After all, there’s no salary cap this year. And through the work of Stephen Jones, the only contracts on the roster worth dumping belong to Roy Williams and Marion Barber. We’ve known forever that Jerry wasn’t getting rid of Williams or Barber, so it’s no surprise whatsoever that they remain on the roster.

If ever there was a season for Jerry to keep players based strictly on talent – not money – this would seem to be it.

Oh well.

Jerry has been shaving money from the Cowboys’ payroll since the off-season began.

High-profile, high-dollar players such as Flozell Adams and Ken Hamlin have been released. You could make an argument, if you wanted, to keep Adams, but not Hamlin.

In the last week, the Cowboys traded receiver Patrick Crayton , and released nose tackle Junior Siavii and safety Pat Watkins, a core special teams player. They also asked Sam Hurd, their best special teams player, to take a pay cut.

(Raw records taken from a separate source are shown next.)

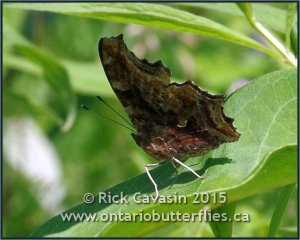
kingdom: Animalia
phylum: Arthropoda
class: Insecta
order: Lepidoptera
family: Nymphalidae
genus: Polygonia
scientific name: Polygonia comma
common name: Eastern Comma
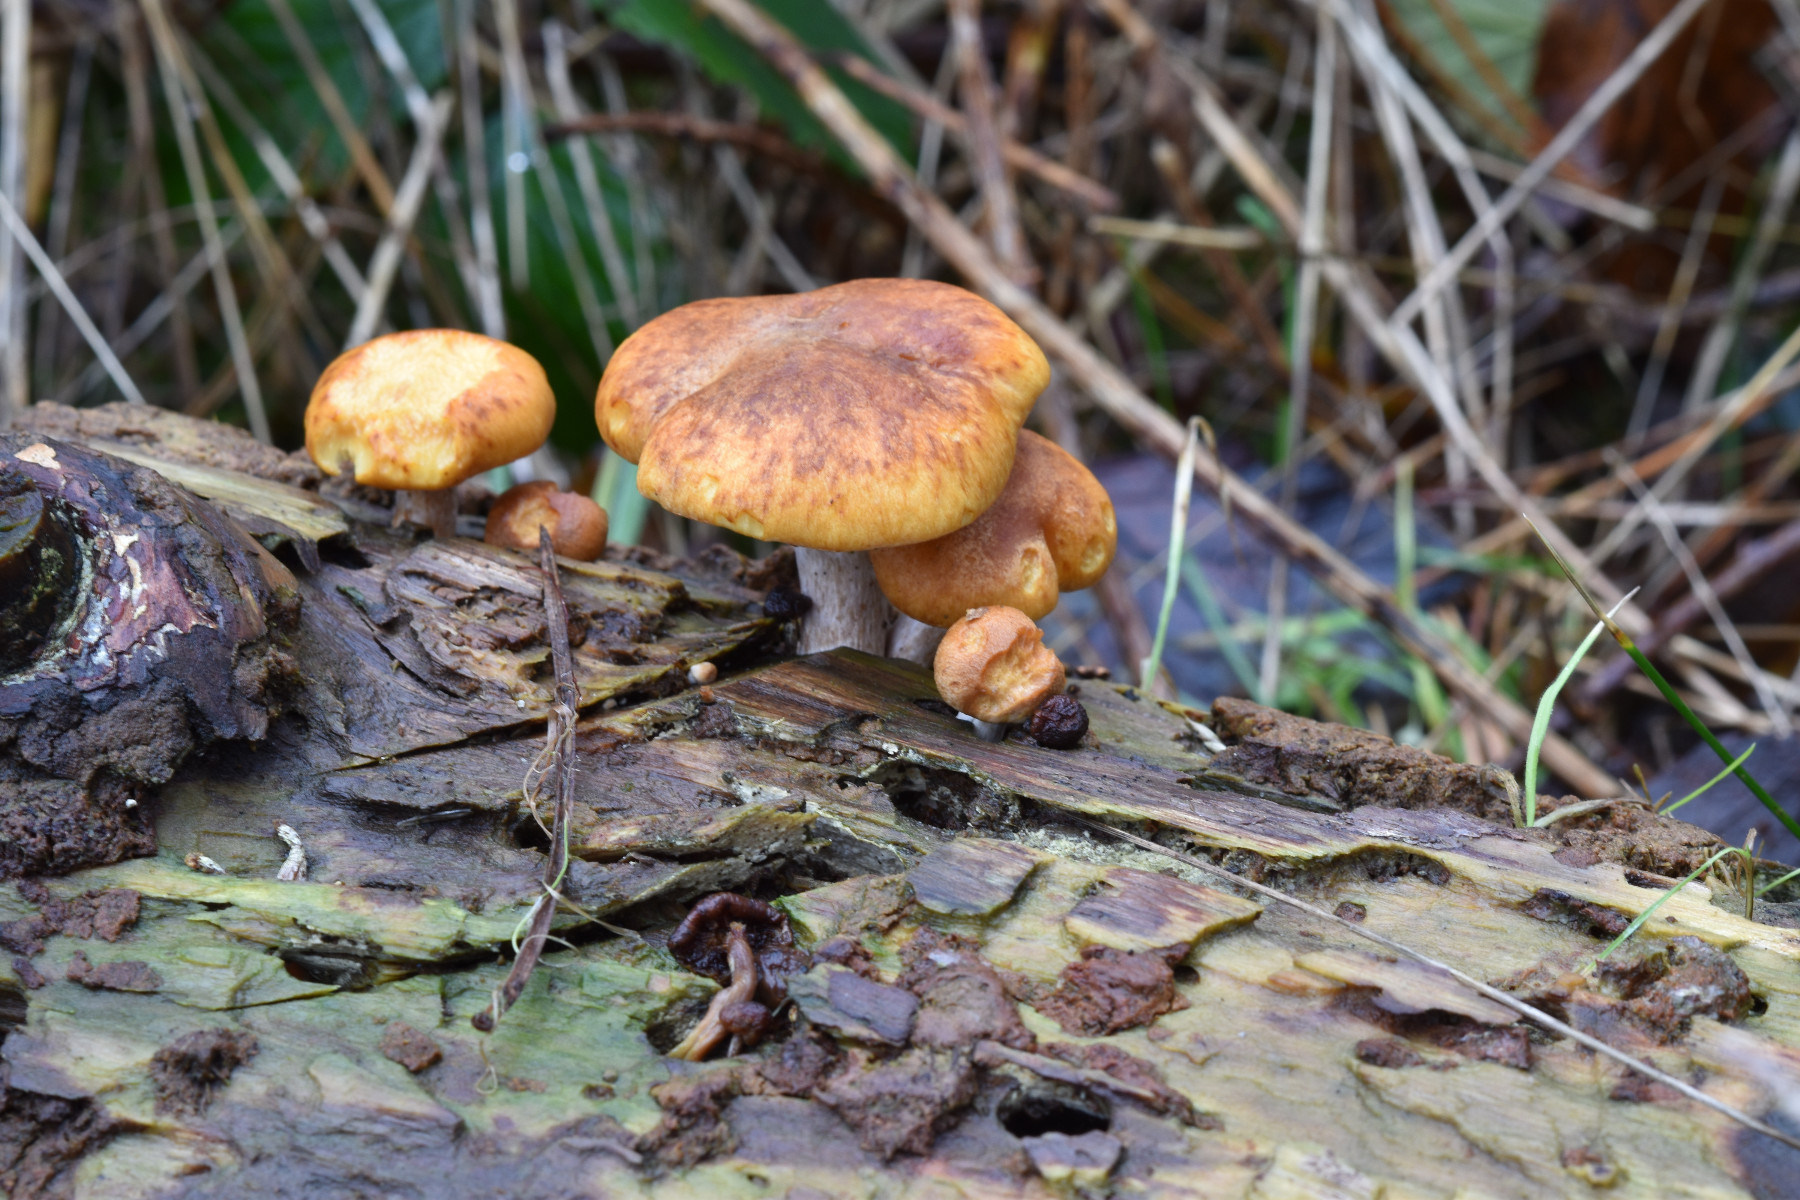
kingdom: Fungi
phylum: Basidiomycota
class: Agaricomycetes
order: Agaricales
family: Hymenogastraceae
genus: Gymnopilus
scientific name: Gymnopilus penetrans
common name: plettet flammehat
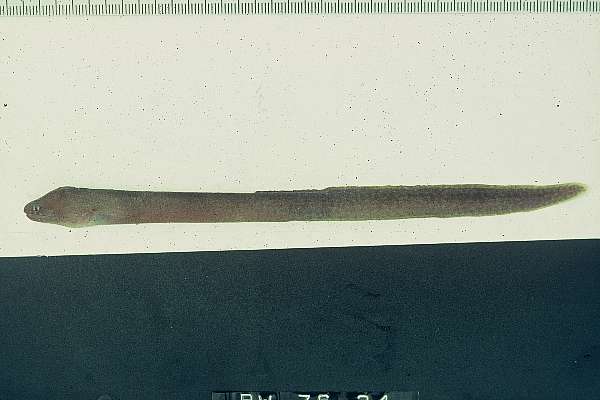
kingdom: Animalia
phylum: Chordata
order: Anguilliformes
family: Muraenidae
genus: Uropterygius
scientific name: Uropterygius
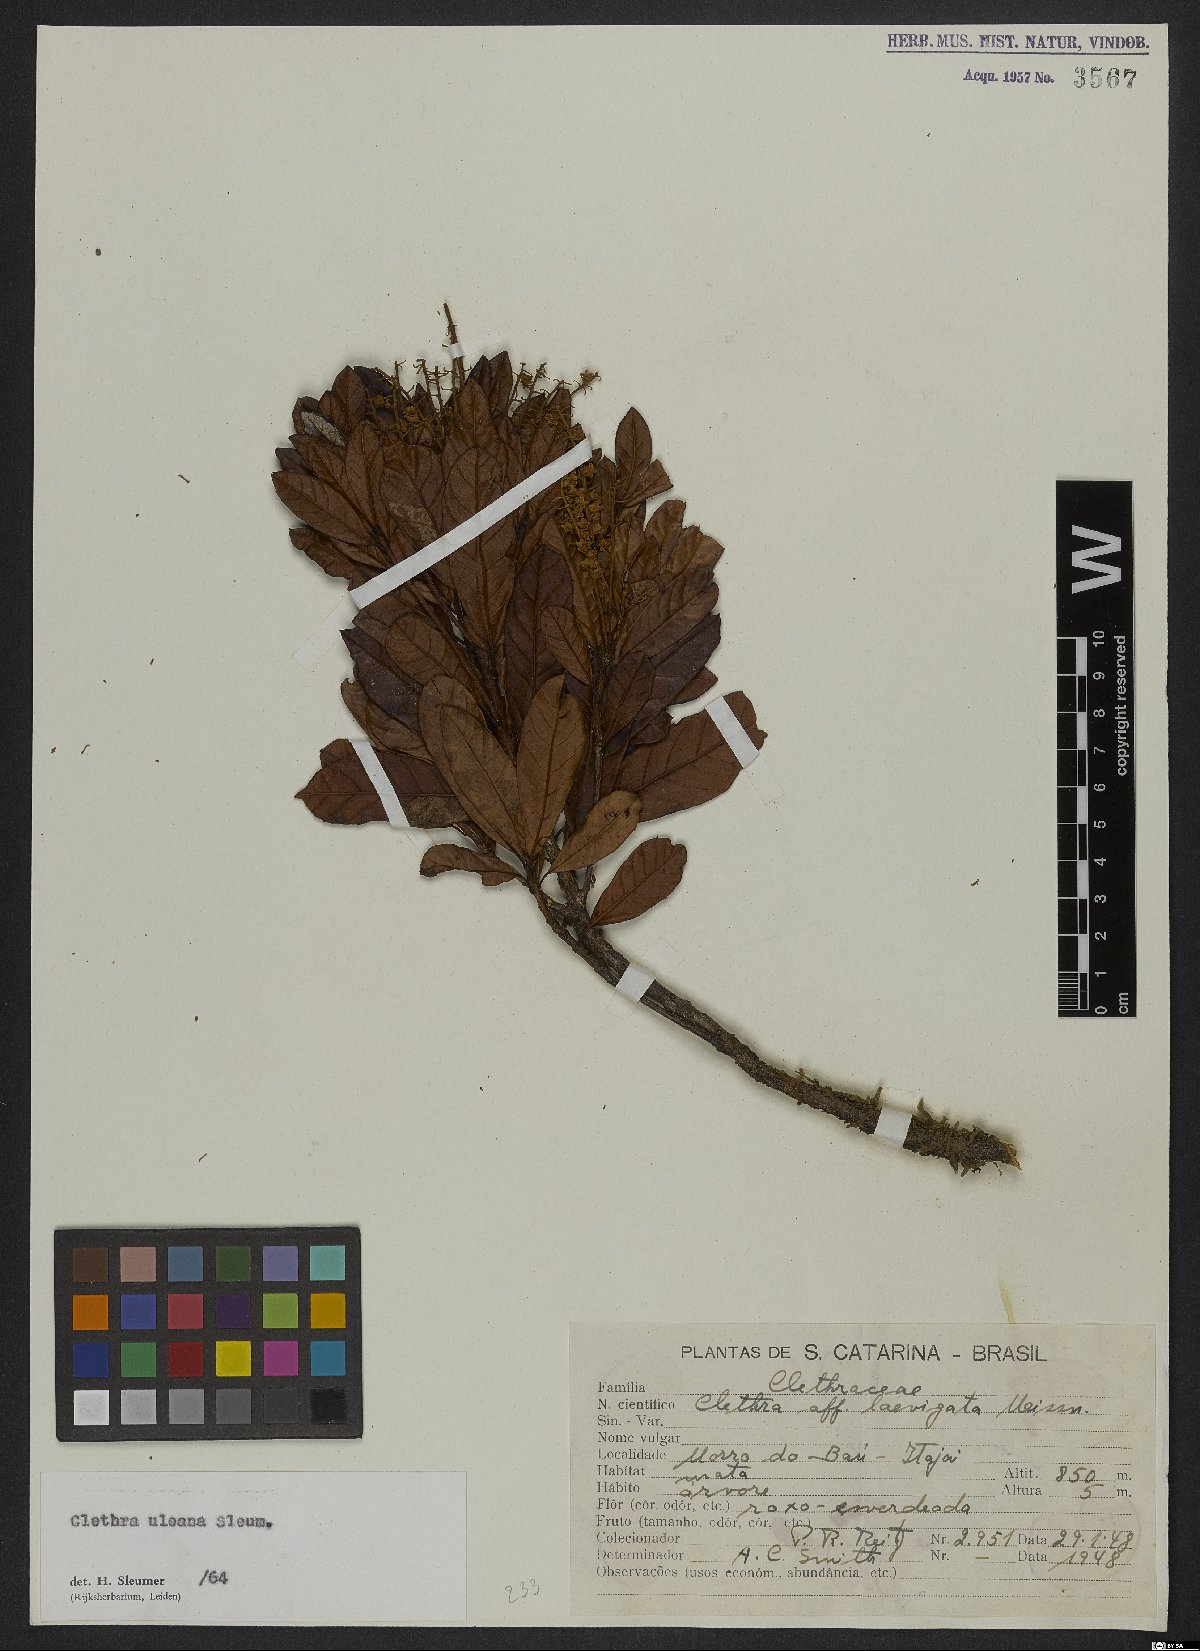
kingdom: Plantae
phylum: Tracheophyta
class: Magnoliopsida
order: Ericales
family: Clethraceae
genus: Clethra
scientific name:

Hurd refused, as he should have, calling their bluff. The Cowboys, as they should have, kept him.

Individually, Crayton, Siavii or Watkins, isn’t the difference between winning and losing a Super Bowl for the Cowboys. Or even making the playoffs.

But losing them has a significant impact on the team because now the Cowboys are counting on players such as Dez Bryant, Kevin Ogletree, Josh Price, Sean Lissemore, Barry Church and Phil Costa to make a significant contribution to the team.

Let that marinate.

Crayton was a wonderful security blanket because he provided quality insurance in case of injuries to Miles Austin, Williams and Bryant, and he averaged 12.1 a punt return with two touchdowns.

Now, Ogletree is the guy you’ll be counting on.

Siavii wasn’t sexy – name a nose guard who is – but Phillips certainly liked the 31-year-old, and he was solid with 11 tackles last season. If Jay Ratliff goes down, then a pair of seventh-round picks will be anchoring the middle of the line.

Costa, an undrafted free agent, is one play away from taking over the second-most important position on the offensive line.

Does that make you feel comfortable? Nope.

And it shouldn’t.

None of those guys have ever done it in the NFL. Maybe, they will play so well we won’t even remember the names of the players they replaced when the season ends.

Maybe they won’t, which is the problem.

The Cowboys will argue that last year, they replaced Terrell Owens , Greg Ellis and Anthony Henry with Austin, Anthony Spencer and Mike Jenkins. Of course that’s not the whole story.

Spencer and Jenkins were first-round picks, and the Cowboys figured Williams, not Austin, would replace T.O. The Cowboys would also argue this year that they’re replacing backups with youth instead of starters, which is true.

Then they would argue that every dollar they save is another dollar they can spend on signing Austin this season, and taking care of Spencer, Jenkins and Doug Free in the next couple of years.

All of that makes sense, but this is not the year to get seduced by youth and potential. This is not a year for unproven backups because the rigors of a 16-game NFL season can wreak havoc on a roster.

This is the year for Dallas to try to win the Super Bowl. Jerry’s decisions have removed the Cowboys’ wriggle room.